This week’s On the Media includes a discussion with the Tow Center’s Emily Bell, talking about a piece she wrote in The Guardian.
Yes, it’s about Twitter faves/likes/hearts. And yes, website design choices do influence user behavior!
I found myself not bookmarking, as I would have done a day earlier, a horrifying image retweeted by journalists depicting men using phones to film a woman being stoned to death for adultery. I did not “like” let alone “love” the image but wanted to note it as important. We must have a system which allows for capturing the significant as well as the appealing.
You may have experienced a version of this when a friend or loved one shares bad news on Facebook. I don’t “like” this, but I want to acknowledge it, and express my empathy. Facebook makes it easy to give that post a thumbs up. The cynical conspiracy theorist in me says this is an effort to make the site more compatible for a sale to Zuckerberg & Co.

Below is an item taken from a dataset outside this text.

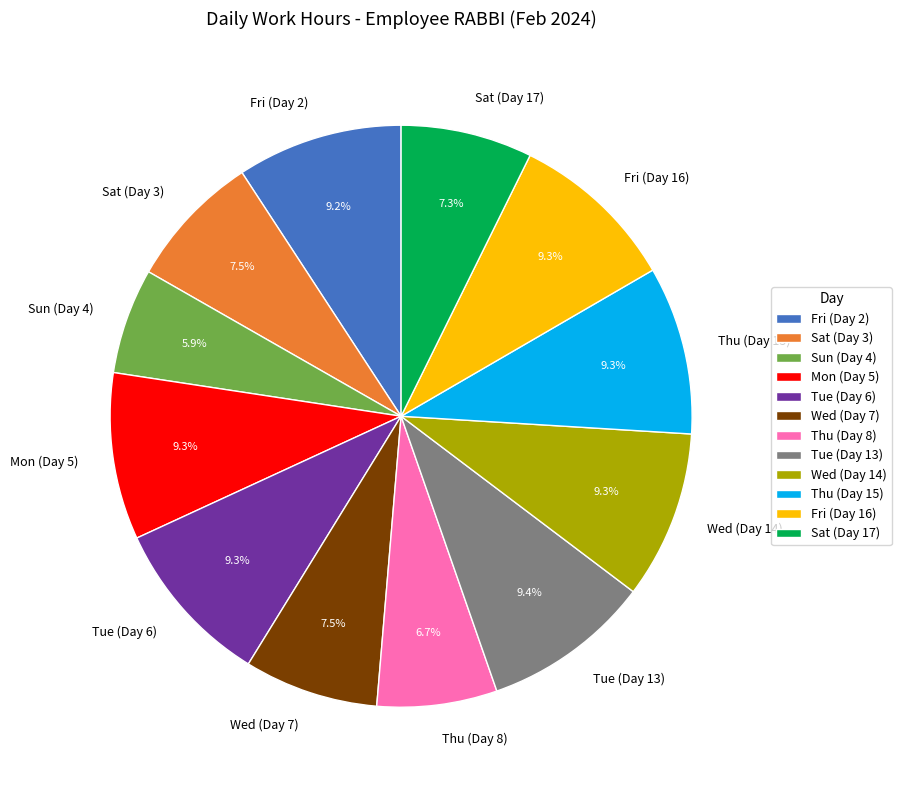

Approximately how many times larger is the value at Mon (Day 5) compared to Sat (Day 17)?

1.3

The most baffling part is how Twitter is saying the new heart icon is “a universal symbol that resonates across languages, cultures, and time zones.” But then in the following sentence claiming that it is “more expressive, enabling you to convey a range of emotions and easily connect with people.”

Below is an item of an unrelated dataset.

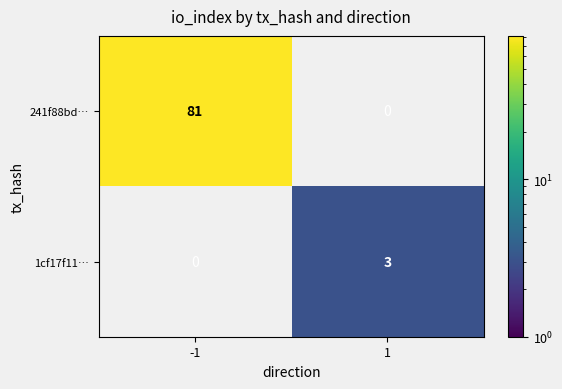

Is it true that 241f88bd… equals 81 at -1?

True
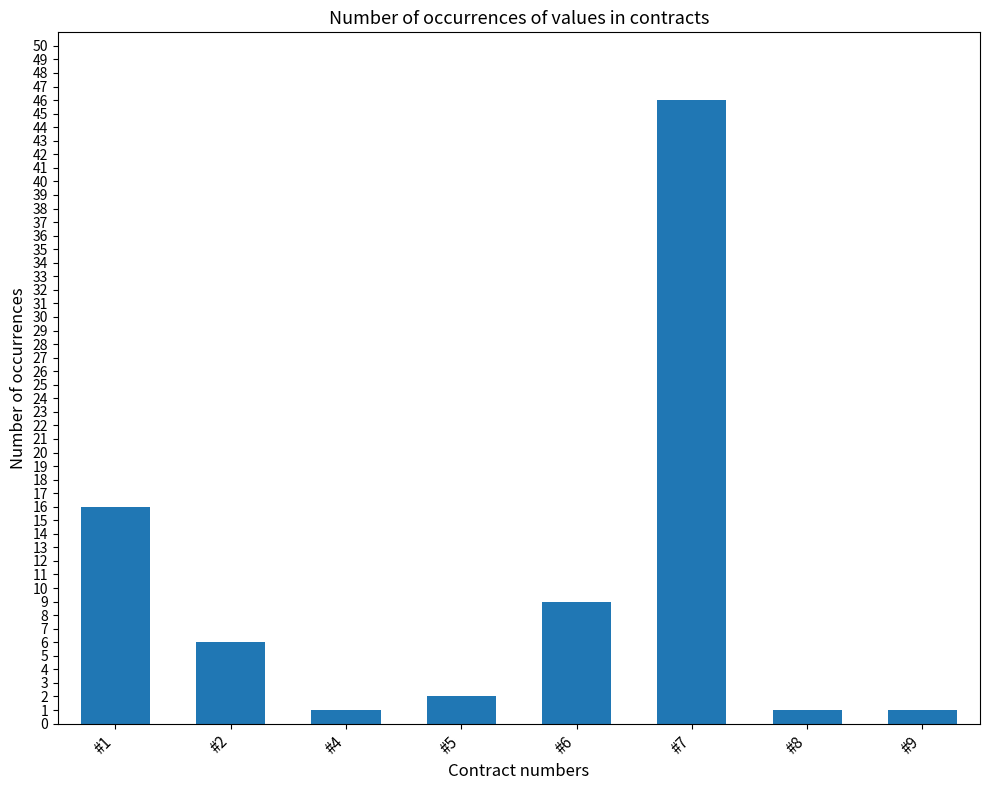

Which label corresponds to the largest value in the chart?

#7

It may be true that newer users—from a wider range of backgrounds—may find ❤️ symbols more familiar, but the ⭐️ undoubtedly offers greater flexibility in terms of which “emotions” are being conveyed.
It’s a small change, and I understand that complaining about social media software is tedious, but it does point to how Twitter is first and foremost a profit-seeking company. This change was meant to get their monthly active users numbers up (and by extension, their stock price). And perhaps the strategy is working:
“It’s a change that’s been fantastic for the platform,” said Weil. “We see now 6% more hearts, 6% more likes on Twitter than we saw with favorites.” He also noted that new users tend to engage 9% more with this change.
Back to Emily Bell in The Guardian:
The inherent tension at the centre of all modern communication businesses—including every news organisation—is that only the likable is reliably bankable.
The relaying of trauma, devastation and cruelty is not inherently profitable in the same way that the relaying of how awesome the new Adele track is or how much we adore kittens might be.
What people like on social media has consequences; not just the marginal economic kinds, but also for how the public publics (a verb) on the network. As Zeynep Tufekci has written in The Message:
What if Ferguson had started to bubble, but there was no Twitter to catch on nationally? Would it ever make it through the algorithmic filtering on Facebook? Maybe, but with no transparency to the decisions, I cannot be sure.
Would Ferguson be buried in algorithmic censorship?